Très souvent le dimanche, nous allons rendre visite à l'oncle et à la tante de papa qui habitent à Saint-Martin-de-Seignanx dans les Landes, à une douzaine de kilomètres de Bayonne.
Tonton Chaix nous accueille, toujours en costume et cravate ou bien en gilet selon la saison, la tête couverte d'une feutre à passement noir. Il porte à la boutonnière la rosette de Commandeur de la Légion d'honneur. Je sais que son grade est colonel, qu'il s'est échappé d'un camp de prisonniers japonais pendant la Seconde guerre mondiale alors qu'il était en Indochine.
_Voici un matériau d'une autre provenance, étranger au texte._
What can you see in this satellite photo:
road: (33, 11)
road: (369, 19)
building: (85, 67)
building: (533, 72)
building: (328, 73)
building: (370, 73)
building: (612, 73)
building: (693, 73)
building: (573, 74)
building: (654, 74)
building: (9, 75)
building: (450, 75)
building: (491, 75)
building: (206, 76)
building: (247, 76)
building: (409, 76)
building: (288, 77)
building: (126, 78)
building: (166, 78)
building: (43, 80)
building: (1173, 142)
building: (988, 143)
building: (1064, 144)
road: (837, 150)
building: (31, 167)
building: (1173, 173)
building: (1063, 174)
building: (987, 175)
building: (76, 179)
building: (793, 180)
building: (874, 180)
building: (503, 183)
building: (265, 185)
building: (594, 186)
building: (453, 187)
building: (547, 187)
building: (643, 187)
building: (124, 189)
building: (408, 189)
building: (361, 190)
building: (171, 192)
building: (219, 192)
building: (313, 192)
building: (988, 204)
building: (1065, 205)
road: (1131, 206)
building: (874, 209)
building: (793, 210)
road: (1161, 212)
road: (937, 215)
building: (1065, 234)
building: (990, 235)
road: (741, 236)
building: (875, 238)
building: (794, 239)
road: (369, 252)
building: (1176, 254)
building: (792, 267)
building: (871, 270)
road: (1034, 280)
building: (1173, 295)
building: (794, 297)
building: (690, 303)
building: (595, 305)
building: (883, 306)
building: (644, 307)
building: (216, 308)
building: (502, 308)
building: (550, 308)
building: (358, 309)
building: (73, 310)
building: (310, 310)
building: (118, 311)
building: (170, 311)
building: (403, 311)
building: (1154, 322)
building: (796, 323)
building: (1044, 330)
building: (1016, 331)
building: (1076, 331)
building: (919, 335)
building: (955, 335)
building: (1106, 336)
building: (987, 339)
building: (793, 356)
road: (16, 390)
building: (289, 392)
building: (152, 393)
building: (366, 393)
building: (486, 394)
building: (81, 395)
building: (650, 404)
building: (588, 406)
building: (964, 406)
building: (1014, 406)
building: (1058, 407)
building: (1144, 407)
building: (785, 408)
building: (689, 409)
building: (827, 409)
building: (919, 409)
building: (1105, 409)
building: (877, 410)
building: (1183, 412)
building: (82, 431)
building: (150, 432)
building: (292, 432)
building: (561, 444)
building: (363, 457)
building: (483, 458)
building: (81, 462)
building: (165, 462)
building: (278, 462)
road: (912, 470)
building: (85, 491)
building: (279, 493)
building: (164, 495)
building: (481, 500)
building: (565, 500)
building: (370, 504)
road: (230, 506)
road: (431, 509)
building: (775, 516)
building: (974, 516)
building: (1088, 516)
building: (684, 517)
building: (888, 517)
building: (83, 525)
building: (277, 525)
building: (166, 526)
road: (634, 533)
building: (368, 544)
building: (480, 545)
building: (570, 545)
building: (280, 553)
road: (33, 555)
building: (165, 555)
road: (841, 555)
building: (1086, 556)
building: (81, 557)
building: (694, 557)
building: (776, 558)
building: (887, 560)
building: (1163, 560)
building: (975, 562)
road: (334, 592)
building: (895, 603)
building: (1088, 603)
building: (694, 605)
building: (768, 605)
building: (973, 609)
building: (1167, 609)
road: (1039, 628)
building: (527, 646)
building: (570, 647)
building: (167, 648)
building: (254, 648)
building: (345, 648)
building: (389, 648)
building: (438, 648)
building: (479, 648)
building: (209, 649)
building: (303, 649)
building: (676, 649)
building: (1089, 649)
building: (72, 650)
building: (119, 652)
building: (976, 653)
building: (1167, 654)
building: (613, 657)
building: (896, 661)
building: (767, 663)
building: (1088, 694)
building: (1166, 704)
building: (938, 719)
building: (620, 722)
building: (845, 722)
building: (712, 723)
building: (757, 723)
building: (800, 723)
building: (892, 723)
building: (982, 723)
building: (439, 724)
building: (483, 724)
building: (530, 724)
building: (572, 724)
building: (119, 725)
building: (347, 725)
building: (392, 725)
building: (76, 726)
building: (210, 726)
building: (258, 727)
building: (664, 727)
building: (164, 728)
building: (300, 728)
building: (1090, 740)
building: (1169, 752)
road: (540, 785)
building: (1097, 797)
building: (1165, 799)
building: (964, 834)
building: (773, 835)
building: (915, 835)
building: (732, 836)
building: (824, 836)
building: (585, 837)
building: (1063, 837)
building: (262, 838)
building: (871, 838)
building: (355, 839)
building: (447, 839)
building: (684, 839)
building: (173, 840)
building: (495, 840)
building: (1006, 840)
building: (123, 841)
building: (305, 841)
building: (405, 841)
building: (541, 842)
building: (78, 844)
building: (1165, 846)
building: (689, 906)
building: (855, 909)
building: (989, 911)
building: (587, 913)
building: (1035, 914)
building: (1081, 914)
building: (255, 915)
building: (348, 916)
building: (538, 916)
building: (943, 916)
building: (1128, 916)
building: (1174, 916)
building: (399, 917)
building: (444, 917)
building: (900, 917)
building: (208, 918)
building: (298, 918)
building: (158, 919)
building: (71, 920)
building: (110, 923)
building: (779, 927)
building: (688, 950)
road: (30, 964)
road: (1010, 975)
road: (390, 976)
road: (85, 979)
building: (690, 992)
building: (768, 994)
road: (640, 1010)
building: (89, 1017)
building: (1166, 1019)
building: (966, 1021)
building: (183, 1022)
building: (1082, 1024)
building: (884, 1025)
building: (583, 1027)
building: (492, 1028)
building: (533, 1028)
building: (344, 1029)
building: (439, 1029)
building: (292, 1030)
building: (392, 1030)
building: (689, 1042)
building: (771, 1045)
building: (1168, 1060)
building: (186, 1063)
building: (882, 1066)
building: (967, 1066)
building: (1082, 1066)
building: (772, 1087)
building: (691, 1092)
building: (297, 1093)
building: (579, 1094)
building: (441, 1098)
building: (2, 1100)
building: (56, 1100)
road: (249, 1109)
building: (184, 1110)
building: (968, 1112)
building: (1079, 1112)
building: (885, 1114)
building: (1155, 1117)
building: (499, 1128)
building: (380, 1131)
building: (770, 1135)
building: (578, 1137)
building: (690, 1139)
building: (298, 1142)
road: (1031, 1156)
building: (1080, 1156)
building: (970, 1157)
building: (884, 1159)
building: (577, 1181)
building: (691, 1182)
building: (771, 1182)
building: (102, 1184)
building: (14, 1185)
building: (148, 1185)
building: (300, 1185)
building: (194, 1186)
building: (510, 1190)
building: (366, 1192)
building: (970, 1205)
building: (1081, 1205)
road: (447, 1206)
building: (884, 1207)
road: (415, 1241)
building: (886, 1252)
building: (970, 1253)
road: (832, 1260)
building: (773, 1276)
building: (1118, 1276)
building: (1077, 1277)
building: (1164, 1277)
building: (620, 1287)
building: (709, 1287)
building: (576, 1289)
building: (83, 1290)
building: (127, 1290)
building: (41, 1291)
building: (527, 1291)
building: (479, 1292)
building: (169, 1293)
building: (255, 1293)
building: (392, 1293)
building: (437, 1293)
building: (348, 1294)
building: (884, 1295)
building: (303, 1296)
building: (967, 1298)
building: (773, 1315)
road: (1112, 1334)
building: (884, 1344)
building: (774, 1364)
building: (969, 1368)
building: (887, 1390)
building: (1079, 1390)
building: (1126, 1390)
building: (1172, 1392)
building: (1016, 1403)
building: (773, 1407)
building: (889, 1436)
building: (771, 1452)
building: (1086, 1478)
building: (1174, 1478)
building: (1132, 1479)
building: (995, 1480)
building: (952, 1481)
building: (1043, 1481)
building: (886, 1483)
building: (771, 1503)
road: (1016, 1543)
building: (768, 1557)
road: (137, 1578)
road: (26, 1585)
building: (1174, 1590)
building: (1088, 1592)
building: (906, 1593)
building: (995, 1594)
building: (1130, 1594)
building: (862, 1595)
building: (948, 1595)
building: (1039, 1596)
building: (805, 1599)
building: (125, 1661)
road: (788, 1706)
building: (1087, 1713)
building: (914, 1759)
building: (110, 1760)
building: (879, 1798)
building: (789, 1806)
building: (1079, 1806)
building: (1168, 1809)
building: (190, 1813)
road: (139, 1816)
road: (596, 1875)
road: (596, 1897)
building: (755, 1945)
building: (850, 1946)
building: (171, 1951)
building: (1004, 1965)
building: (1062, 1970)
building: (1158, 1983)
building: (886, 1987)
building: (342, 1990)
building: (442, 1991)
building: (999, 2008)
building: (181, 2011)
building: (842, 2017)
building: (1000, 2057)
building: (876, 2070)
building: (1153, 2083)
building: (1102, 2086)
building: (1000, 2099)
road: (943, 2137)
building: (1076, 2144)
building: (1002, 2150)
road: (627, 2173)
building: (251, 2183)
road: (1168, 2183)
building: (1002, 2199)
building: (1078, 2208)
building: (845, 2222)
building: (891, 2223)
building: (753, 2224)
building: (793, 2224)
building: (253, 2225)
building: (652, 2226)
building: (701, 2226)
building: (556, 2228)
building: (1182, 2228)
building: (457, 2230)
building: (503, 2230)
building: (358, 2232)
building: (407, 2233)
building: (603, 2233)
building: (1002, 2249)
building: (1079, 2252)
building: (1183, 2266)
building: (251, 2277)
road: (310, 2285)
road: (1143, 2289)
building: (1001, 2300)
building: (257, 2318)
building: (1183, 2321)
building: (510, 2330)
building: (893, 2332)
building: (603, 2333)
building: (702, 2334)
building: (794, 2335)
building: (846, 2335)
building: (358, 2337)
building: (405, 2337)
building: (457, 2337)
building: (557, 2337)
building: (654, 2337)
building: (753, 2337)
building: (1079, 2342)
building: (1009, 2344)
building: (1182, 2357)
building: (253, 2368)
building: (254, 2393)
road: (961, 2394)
Mon parrain, le colonel Chaix, reçoit le cordon de Commandeur de la Légion d'Honneur des mains du colonel Fourcade, commandant la citadelle de Bayonne

Pour cette visite hebdomadaire, maman apporte beaucoup de soin à mon habille-ment. Je porte alors des pantalons gris, une chemise unie, une veste bleu-marine
avec pochette et boutons dorés à ancre, des chaussures vernies noires. La tenue
du dimanche.

Mon coin de prédilection est le fauteuil placé à côté du guéridon sur lequel je peux poser mon verre et la petite assiette contenant deux biscuits. Pour l'apéritif, j'ai droit à un verre de Moscatel ou de Porto dans lequel je trempe un petit-beurre Saint-Michel. C'est mon régal et je savoure. Tonton Chaix est un homme lettré et, dès que je suis entré au lycée - il est très fier que j'aie été admis en classe classique "antichambre des jeunes qui ont la tête bien faite" -, il m'a offert à chaque étrenne un ou deux prix littéraires.